(Belge)
Baskın ORAN
Birinci dersi Yunanistan 1923’ten beri veriyordu, daha önemli olan ikincisini geçtiğimiz günlerde verdi.
Birinci ders şu ki, Lozan’ı imzaladığımızın daha ikinci yılında biz Md. 42/1’yi ihlal ettik ve bu ihlali şu anda da sürdürüyoruz.Yunanistan ise, ülkesindeki Müslüman-Türk azınlık için bu önemli maddeyi/hakkı günümüze kadar titizlikle uyguladı.
Madde şöyle: “Türk hükümeti, aile statüleri ile kişisel statüleri konusunda, Gayrimüslim azınlıkların gelenek ve göreneklerinin uygulanması için bütün tedbirleri almayı kabul eder”. Md. 45 de, Yunanistan’ın aynı şeyi kendi ülkesindeki Müslüman azınlıklara uygulayacağını söylüyor.
Md. 42/1’i Türkçeye kısaca tercüme edeyim: ‘Türkiye’deki Gayrimüslimlerin dinî nikahı resmen de geçerlidir’. Bu madde, azınlıklara bir “pozitif hak” getiriyor. Hemen hatırlatayım: Pozitif haklar çoğunluğa verilmez, sadece azınlıklara verilir. Yazının sonunda tekrar döneceğiz buraya, çünkü Yunanistan’ın verdiği ikinci ders de bu.
***
Türkiye, 1925 sonunda Gayrimüslimlere ilan etti: ‘Önümüzdeki yıl Medeni Kanun çıkıyor, artık Kilise nikahınız resmî nikah yerine geçmez. Lozan’daki hakkınızdan feragat edeceksiniz ve nikahınızı belediyelerde kıydıracaksınız. İsteyen, sonra gider kilisede de tören yapar’.
Türkiye’nin bunu demeye hakkı yoktu. Çünkü azınlık bireyleri veya cemaatleri, Lozan gibi 8 devletin imzaladığı bir uluslararası antlaşma hükmünden feragat edemezler. Zaten Lozan Md. 37 açık açık ilan etmiş: Bu koruma hükümleri, “(...) hiçbir kanun (...) ve hiçbir resmî işlem[in]” ortadan kaldıramayacağı bir haklar bütünüdür.
Sonuç şöyle oldu: Museviler bu Lozan ihlaline hemen uydular. Ermeniler epey direndikten sonra uydular. Rumlar ise çok direndikten sonra uydular çünkü Rum cemaat liderleri ve gazetecileri tutuklanmışlar ve “feragat” olmadan tahliye edilmemişlerdi.

(Verilen Bilgiler)
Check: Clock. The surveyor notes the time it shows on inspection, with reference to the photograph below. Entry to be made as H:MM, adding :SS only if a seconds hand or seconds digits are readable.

(İstenenler)
1. Lozan hakkındaki yazıya göre Lozan Antlaşması'nı kaç devlet imzalamıştır?
2. Lozan yazısının "Birinci ders şu" sözlerinden "kadar titizlikle uyguladı." sözlerine kadar (bu sözler dahil) olan kısmını, "titizlikle" yerine "özenle" koyarak yeniden yaz.
3. Lozan'daki azınlık hakları üzerine yazıyı bıraktığı yerden devam ettir.

(Görev Sonuçları)
1. 8 devlet.

2.
Birinci ders şu ki, Lozan’ı imzaladığımızın daha ikinci yılında biz Md. 42/1’yi ihlal ettik ve bu ihlali şu anda da sürdürüyoruz.Yunanistan ise, ülkesindeki Müslüman-Türk azınlık için bu önemli maddeyi/hakkı günümüze kadar özenle uyguladı.

3.
***
Bizim aksimize, Yunanistan bu Md. 42/1’i hiç ihlal etmedi ve İslam aile hukukunu azınlığa aynen uyguladı: 1) Evlenme, 2) Boşanma, 3) Çocukların velayeti, 4) Miras. Zaten ikinci ders dediğim de bu sonuncu konudan çıktı. Şöyle:
Gümülcine’den Hatice Molla Salih ile kocası aralarında konuşuyorlar: ‘Çocuğumuz yok. Hangimiz ölürse mallarımız diğerine kalsın, akrabalarımız akbaba gibi gelip malımıza çökmesin’. Çünkü şeriat hukukuna göre miras sadece çocuklara ve eşe değil, bol miktarda kardeşlere de gidiyor.
Sonuç olarak, gidip noterde vasiyetname düzenliyorlar 2003’te.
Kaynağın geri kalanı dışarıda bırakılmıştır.